Another methodological consideration is how integration is often used in research and practice with international students without clear measurement benchmarks. When scholars speak of ‘successful integration’ (e.g., Rose-Redwood & Rose-Redwood, 2018), there is a need for further elucidation of what that is assumed to be, yet this often remains undescribed. For instance, my own prior work refers to students who ‘might have advanced more in their social integration process’ (pg. 153) without defining what this process is and how ‘advancement’ might be measured (Mittelmeier et al., 2018). Therefore, I argue that integration is frequently under conceptualised and problematically used within our field.
Problematic Assumptions Underpinning Integration as a Lens for Research and Practice with International Students
So far, I have provided a brief history of integration as both a social concept and as an object of research, highlighting its variable use in research and practice with international students. I now discuss several reasons why integration remains a problematic lens for our research field, even if these issues of limited operational definitions were resolved by individual authors or more generally across the field.
Integration as a Politicised Concept
In reflecting on integration as a lens for research and practice with international students, we need to consider how this discourse is increasingly politicised, towards international students specifically but also towards migrants more broadly. Newspapers in common host countries such as the US and UK, for example, often and increasingly in recent times, frame ‘unintegrated migrants’ as national security threats (Liu, 2021). This includes the increasing politicisation of international students as threats to local communities and home students’ places at universities, seen through analyses in countries like Canada (Anderson, 2020) and Australia (Paltridge et al., 2014).

ASSIGNED TASK A:
In the entries below, show each line that contains the string "Stratocaster", copied as it appears there.

Extracted data entries:
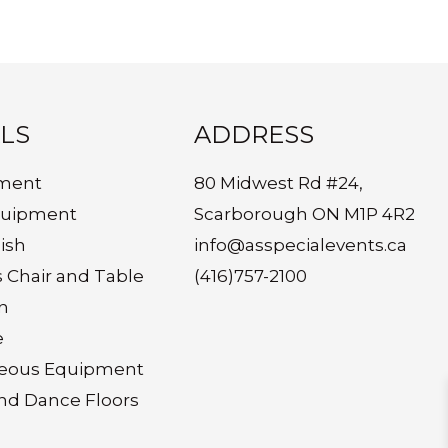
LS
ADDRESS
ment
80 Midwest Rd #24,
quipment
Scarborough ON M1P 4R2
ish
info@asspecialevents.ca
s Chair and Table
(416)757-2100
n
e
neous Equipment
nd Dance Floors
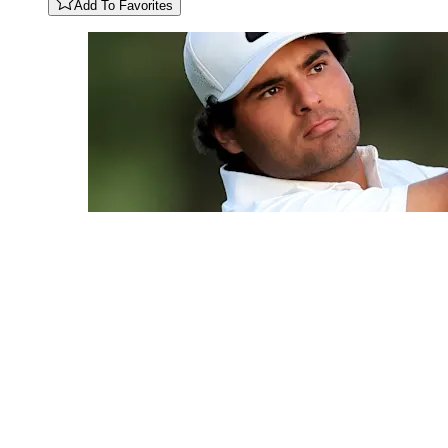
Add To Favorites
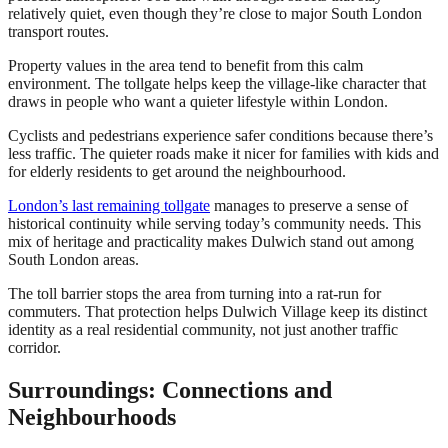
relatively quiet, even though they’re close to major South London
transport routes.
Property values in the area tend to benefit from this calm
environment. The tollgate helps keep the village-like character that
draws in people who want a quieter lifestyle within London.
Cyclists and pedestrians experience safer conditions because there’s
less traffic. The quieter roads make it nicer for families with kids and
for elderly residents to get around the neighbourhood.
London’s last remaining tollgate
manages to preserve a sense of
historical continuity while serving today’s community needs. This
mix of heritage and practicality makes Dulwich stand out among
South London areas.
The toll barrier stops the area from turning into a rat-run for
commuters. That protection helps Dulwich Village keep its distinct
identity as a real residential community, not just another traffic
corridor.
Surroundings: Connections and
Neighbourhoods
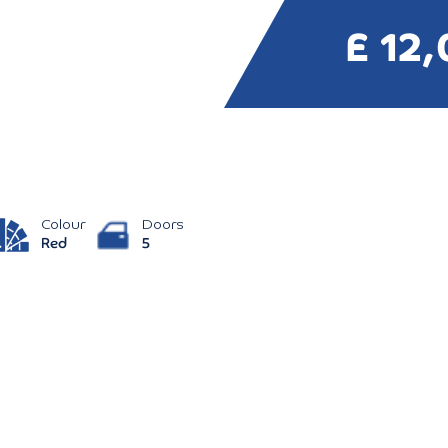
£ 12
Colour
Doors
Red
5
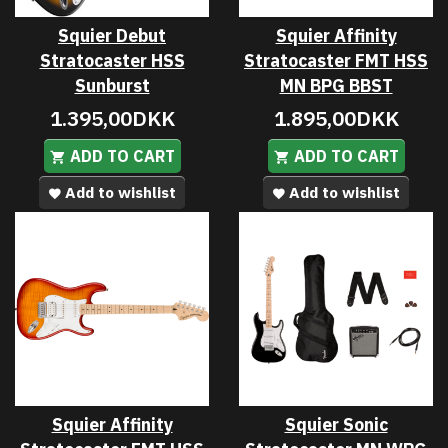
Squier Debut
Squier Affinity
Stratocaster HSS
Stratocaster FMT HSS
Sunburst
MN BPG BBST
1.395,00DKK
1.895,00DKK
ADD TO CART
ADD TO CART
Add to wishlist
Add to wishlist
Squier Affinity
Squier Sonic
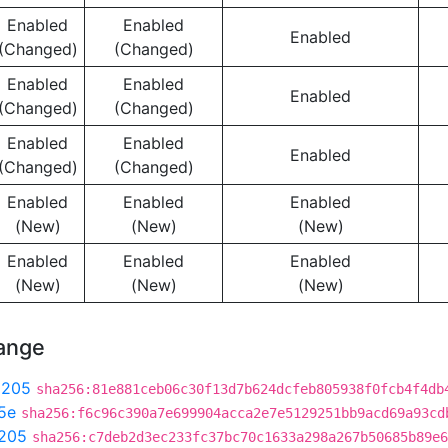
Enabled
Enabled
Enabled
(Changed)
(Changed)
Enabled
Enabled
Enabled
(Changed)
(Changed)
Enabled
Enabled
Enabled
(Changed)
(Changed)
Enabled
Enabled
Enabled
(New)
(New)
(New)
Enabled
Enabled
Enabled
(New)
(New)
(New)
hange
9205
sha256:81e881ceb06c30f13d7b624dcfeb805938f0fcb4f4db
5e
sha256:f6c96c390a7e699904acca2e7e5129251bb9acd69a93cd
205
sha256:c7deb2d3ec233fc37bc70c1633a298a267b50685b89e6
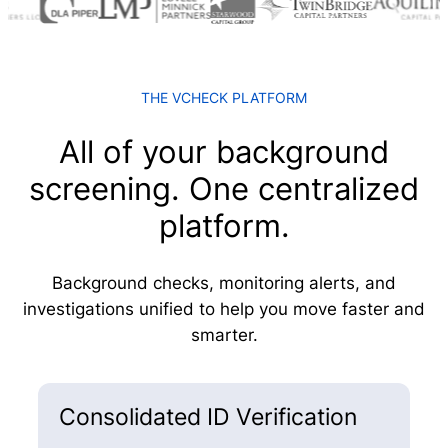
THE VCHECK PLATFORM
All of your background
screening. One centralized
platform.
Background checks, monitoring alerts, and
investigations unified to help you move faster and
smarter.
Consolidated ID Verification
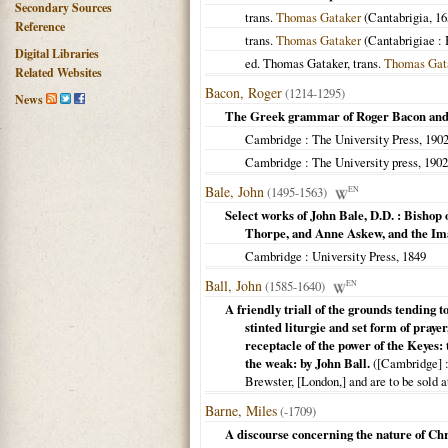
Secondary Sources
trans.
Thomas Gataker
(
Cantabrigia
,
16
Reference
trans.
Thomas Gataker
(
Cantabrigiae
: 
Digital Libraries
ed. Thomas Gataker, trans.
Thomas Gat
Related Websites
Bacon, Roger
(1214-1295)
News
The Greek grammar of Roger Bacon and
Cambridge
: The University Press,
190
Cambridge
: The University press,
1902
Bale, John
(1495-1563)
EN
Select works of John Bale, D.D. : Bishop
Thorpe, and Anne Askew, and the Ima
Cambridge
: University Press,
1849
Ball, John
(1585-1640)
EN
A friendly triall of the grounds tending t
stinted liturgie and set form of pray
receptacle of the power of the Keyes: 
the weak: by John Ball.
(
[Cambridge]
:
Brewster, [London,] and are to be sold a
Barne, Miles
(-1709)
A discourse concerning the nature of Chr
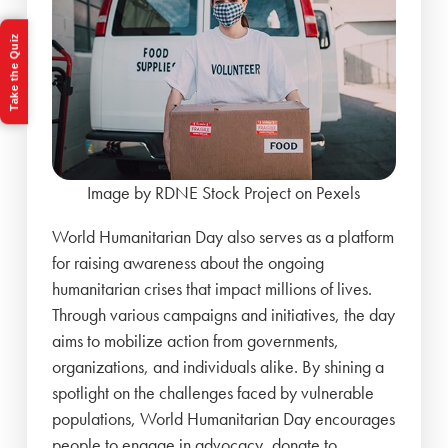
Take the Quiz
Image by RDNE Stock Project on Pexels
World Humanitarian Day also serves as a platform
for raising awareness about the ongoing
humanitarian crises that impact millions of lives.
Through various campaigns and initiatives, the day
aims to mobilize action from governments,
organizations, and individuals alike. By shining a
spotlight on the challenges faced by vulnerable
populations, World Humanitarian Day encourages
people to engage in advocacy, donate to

ASSIGNED TASK B:
From the passage on integration above, quote the part starting with "Problematic Assumptions Underpinning" and going on through "across the field.".

EXERCISE RESPONSE A:
Stratocaster HSS
Stratocaster FMT HSS

EXERCISE RESPONSE B:
Problematic Assumptions Underpinning Integration as a Lens for Research and Practice with International Students
So far, I have provided a brief history of integration as both a social concept and as an object of research, highlighting its variable use in research and practice with international students. I now discuss several reasons why integration remains a problematic lens for our research field, even if these issues of limited operational definitions were resolved by individual authors or more generally across the field.